Herzlichen Willkommen heute am Sonntag Jubilate.
Ihr ahnt es schon, worum es heute geht: um den Weinstock.
Vor einem Jahr haben unsere Konfirmandinnen und Konfirmanden Weinstöcke bekommen.
Ich sehe sie noch, wie sie vorne am Altar stehen – ein ganzer Weinberg voll wogendem Grün. Schön war das, so frisch und hoffnungsvoll. Letzten Sonntag hätten sie Konfirmation gehabt, nächsten Sonntag wäre Jubelkonfirmation geplant gewesen. Ich finde das so unglaublich schade und traurig, dass wir diese Feste nicht feiern können und verschieben müssen. So vieles kann nicht stattfinden: Chöre, Seniorennachmittage, Freizeiten; Gottesdienste sind nun ja wieder möglich, aber mit großen Einschränkungen, mit Mundschutz, ohne Abendmahl, richtige Freude über die ersten zaghaften Erleichterungen mag sich da bei mir nicht einstellen.

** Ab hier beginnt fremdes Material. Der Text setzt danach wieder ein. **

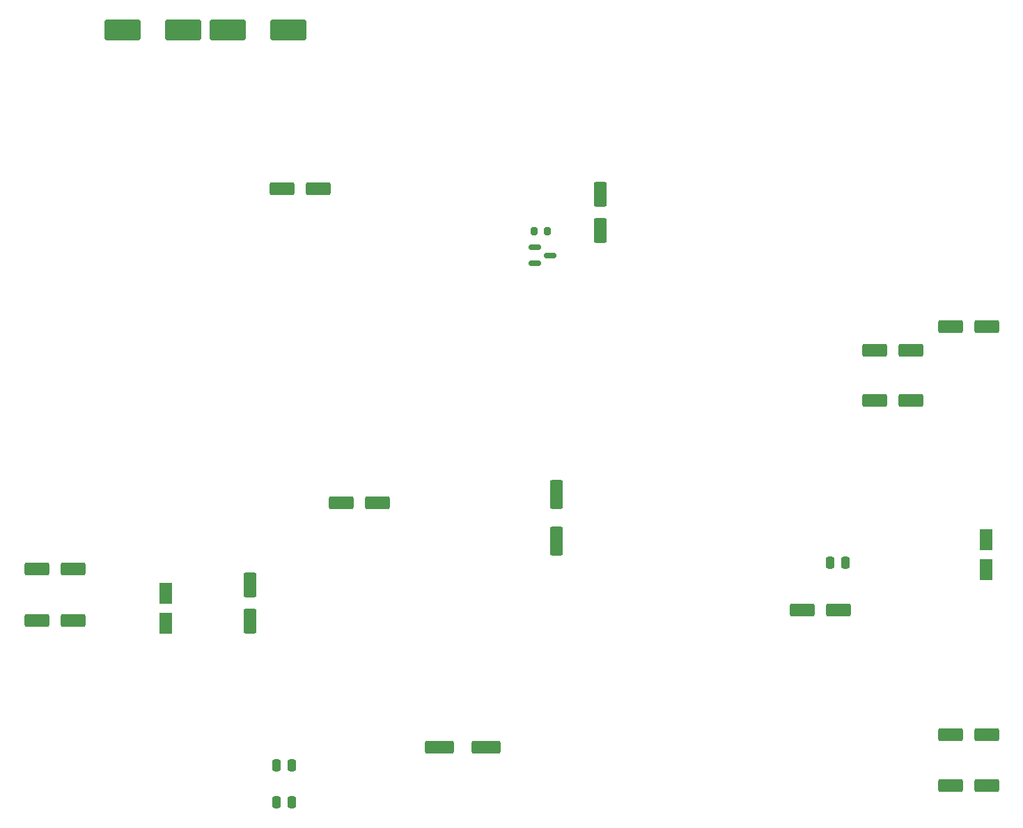
<source format=gbr>
%TF.GenerationSoftware,KiCad,Pcbnew,8.0.9-8.0.9-0~ubuntu24.04.1*%
%TF.CreationDate,2025-02-26T15:16:52+01:00*%
%TF.ProjectId,Main_PCB,4d61696e-5f50-4434-922e-6b696361645f,0.1*%
%TF.SameCoordinates,Original*%
%TF.FileFunction,Paste,Bot*%
%TF.FilePolarity,Positive*%
%FSLAX46Y46*%
G04 Gerber Fmt 4.6, Leading zero omitted, Abs format (unit mm)*
G04 Created by KiCad (PCBNEW 8.0.9-8.0.9-0~ubuntu24.04.1) date 2025-02-26 15:16:52*
%MOMM*%
%LPD*%
G01*
G04 APERTURE LIST*
G04 Aperture macros list*
%AMRoundRect*
0 Rectangle with rounded corners*
0 $1 Rounding radius*
0 $2 $3 $4 $5 $6 $7 $8 $9 X,Y pos of 4 corners*
0 Add a 4 corners polygon primitive as box body*
4,1,4,$2,$3,$4,$5,$6,$7,$8,$9,$2,$3,0*
0 Add four circle primitives for the rounded corners*
1,1,$1+$1,$2,$3*
1,1,$1+$1,$4,$5*
1,1,$1+$1,$6,$7*
1,1,$1+$1,$8,$9*
0 Add four rect primitives between the rounded corners*
20,1,$1+$1,$2,$3,$4,$5,0*
20,1,$1+$1,$4,$5,$6,$7,0*
20,1,$1+$1,$6,$7,$8,$9,0*
20,1,$1+$1,$8,$9,$2,$3,0*%
G04 Aperture macros list end*
%ADD10RoundRect,0.250000X0.550000X-1.250000X0.550000X1.250000X-0.550000X1.250000X-0.550000X-1.250000X0*%
%ADD11RoundRect,0.250000X1.250000X0.550000X-1.250000X0.550000X-1.250000X-0.550000X1.250000X-0.550000X0*%
%ADD12RoundRect,0.250000X-1.950000X-1.000000X1.950000X-1.000000X1.950000X1.000000X-1.950000X1.000000X0*%
%ADD13RoundRect,0.250000X0.550000X-1.500000X0.550000X1.500000X-0.550000X1.500000X-0.550000X-1.500000X0*%
%ADD14RoundRect,0.250000X0.550000X-1.050000X0.550000X1.050000X-0.550000X1.050000X-0.550000X-1.050000X0*%
%ADD15RoundRect,0.250000X-1.500000X-0.550000X1.500000X-0.550000X1.500000X0.550000X-1.500000X0.550000X0*%
%ADD16RoundRect,0.250000X-1.250000X-0.550000X1.250000X-0.550000X1.250000X0.550000X-1.250000X0.550000X0*%
%ADD17RoundRect,0.250000X1.950000X1.000000X-1.950000X1.000000X-1.950000X-1.000000X1.950000X-1.000000X0*%
%ADD18RoundRect,0.250000X-0.250000X-0.475000X0.250000X-0.475000X0.250000X0.475000X-0.250000X0.475000X0*%
%ADD19RoundRect,0.200000X0.200000X0.275000X-0.200000X0.275000X-0.200000X-0.275000X0.200000X-0.275000X0*%
%ADD20RoundRect,0.250000X0.250000X0.475000X-0.250000X0.475000X-0.250000X-0.475000X0.250000X-0.475000X0*%
%ADD21RoundRect,0.150000X-0.587500X-0.150000X0.587500X-0.150000X0.587500X0.150000X-0.587500X0.150000X0*%
G04 APERTURE END LIST*
D10*
%TO.C,C149*%
X116400000Y-127400000D03*
X116400000Y-123000000D03*
%TD*%
D11*
%TO.C,C201*%
X52300000Y-174800000D03*
X47900000Y-174800000D03*
%TD*%
D12*
%TO.C,C301*%
X71100000Y-103000000D03*
X78500000Y-103000000D03*
%TD*%
D13*
%TO.C,C136*%
X111100000Y-165100000D03*
X111100000Y-159500000D03*
%TD*%
D14*
%TO.C,C200*%
X63600000Y-175100000D03*
X63600000Y-171500000D03*
%TD*%
D15*
%TO.C,C303*%
X96900000Y-190200000D03*
X102500000Y-190200000D03*
%TD*%
D16*
%TO.C,C226*%
X159000000Y-194900000D03*
X163400000Y-194900000D03*
%TD*%
D11*
%TO.C,C122*%
X145400000Y-173500000D03*
X141000000Y-173500000D03*
%TD*%
D17*
%TO.C,C300*%
X65700000Y-103000000D03*
X58300000Y-103000000D03*
%TD*%
D18*
%TO.C,C216*%
X77050000Y-192400000D03*
X78950000Y-192400000D03*
%TD*%
D16*
%TO.C,C113*%
X149800000Y-148000000D03*
X154200000Y-148000000D03*
%TD*%
D18*
%TO.C,C215*%
X77050000Y-196900000D03*
X78950000Y-196900000D03*
%TD*%
D16*
%TO.C,C302*%
X77700000Y-122300000D03*
X82100000Y-122300000D03*
%TD*%
%TO.C,C225*%
X159000000Y-188700000D03*
X163400000Y-188700000D03*
%TD*%
D14*
%TO.C,C129*%
X163300000Y-168600000D03*
X163300000Y-165000000D03*
%TD*%
D11*
%TO.C,C202*%
X52300000Y-168500000D03*
X47900000Y-168500000D03*
%TD*%
D16*
%TO.C,C159*%
X84900000Y-160500000D03*
X89300000Y-160500000D03*
%TD*%
D19*
%TO.C,R513*%
X110025000Y-127500000D03*
X108375000Y-127500000D03*
%TD*%
D11*
%TO.C,C114*%
X154200000Y-141900000D03*
X149800000Y-141900000D03*
%TD*%
D10*
%TO.C,C304*%
X73800000Y-174900000D03*
X73800000Y-170500000D03*
%TD*%
D20*
%TO.C,C117*%
X146250000Y-167800000D03*
X144350000Y-167800000D03*
%TD*%
D21*
%TO.C,D105*%
X108462500Y-131350000D03*
X108462500Y-129450000D03*
X110337500Y-130400000D03*
%TD*%
D11*
%TO.C,C101*%
X163400000Y-139100000D03*
X159000000Y-139100000D03*
%TD*%
M02*

</source>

Und ich spüre, wie die Freude des Sonntags Jubilate mir nicht so recht über die Lippen kommen will. Ich fühle mich ehr kraftlos und fruchtlos.

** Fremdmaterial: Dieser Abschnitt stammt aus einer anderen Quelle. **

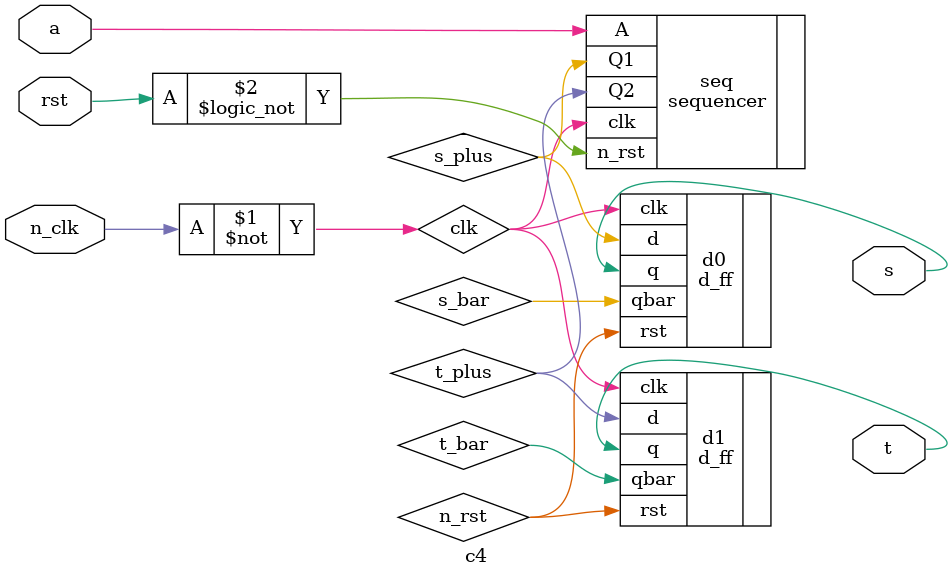
<source format=sv>


module c4 (
    input logic n_clk, rst, a,
    output logic s, t
);

    logic s_plus, t_plus, s_bar, t_bar, clk;

    // 反相时钟
    assign clk = ~n_clk;

    // 状态机模块
    sequencer seq (
        .n_rst(!rst),
        .clk(clk),
        .A(a),
        .Q1(s_plus),
        .Q2(t_plus)
    );

    // D型触发器模块
    d_ff d0 (
        .q(s),
        .qbar(s_bar),
        .clk(clk),
        .rst(n_rst),
        .d(s_plus)
    );

    d_ff d1 (
        .q(t),
        .qbar(t_bar),
        .clk(clk),
        .rst(n_rst),
        .d(t_plus)
    );

endmodule
 
</source>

Und dann schau ich diesen Weinstock hier an. Alt ist er, schon ganz verholzt und knorrig und doch: er treibt erstes Grün. Die Blätter, vor kurzem noch nicht zu sehen, entfalten sich, und es werden auch heuer wieder Reben wachsen, Trauben reifen dürfen und auch dieser alte, knorrige Weinstock wird Frucht bringen.
Jesus vergleicht sich mit einem Weinstock wenn er sagt: Ich bin der Weinstock, ihr seid die Reben; wer in mir bleibt und ich in ihm, der bringet viel Frucht. (Johannesevangelium, Kapitel 15,Vers 5)
Und er sagt dies seinen Jüngern zu, auch nicht an einem Jubeltag, sondern an einem Tag, als er die Jünger auf seinen Abschied vorbereitet. „Wenn ich weggehe, dann bleibt zusammen“, sagt er. „Geht nicht auseinander, sonst wird eure Botschaft kraftlos und alles, wofür ich gelebt habe und gestorben bin, wird verdorren. Nein, bleibt verbunden mit mir und untereinander, damit das Leben weitergeht. Damit die frohe Botschaft sich ausbreitet, Menschen inspiriert und Frucht bringt.“
Eigentlich ganz einfach: Dranbleiben, verbunden bleiben mit dem Weinstock und mit den anderen Reben. Ein schönes Bild. Wir, die Reben werden alle durchströmt mit der Lebenskraft, die der Weinstock seinen Reben schenkt, ganz selbstverständlich, ganz automatisch geschieht das. Wenn die Reben mit dem Weinstock verbunden sind, werden sie versorgt mit allem, was sie zum Leben brauchen. Verbunden mit Christus wächst auch uns das zu, was wir zum Leben brauchen: Widerstandskraft, die Fähigkeit zu lieben, zu verzeihen, die Lebensfreude, der Mut, die Geduld, auch Zeiten der Dürre auszuhalten. Verbunden mit dem Weinstock werden die Reben die Kraft bekommen, die sie brauchen. Verbunden zu bleiben mit dem auferstanden Christus, im Hören auf sein Wort, im Gebet, in der Stille, im Gespräch mit anderen, das wird etwas mit uns machen, das wird uns verändern, ganz selbstverständlich, das geht gar nicht anders.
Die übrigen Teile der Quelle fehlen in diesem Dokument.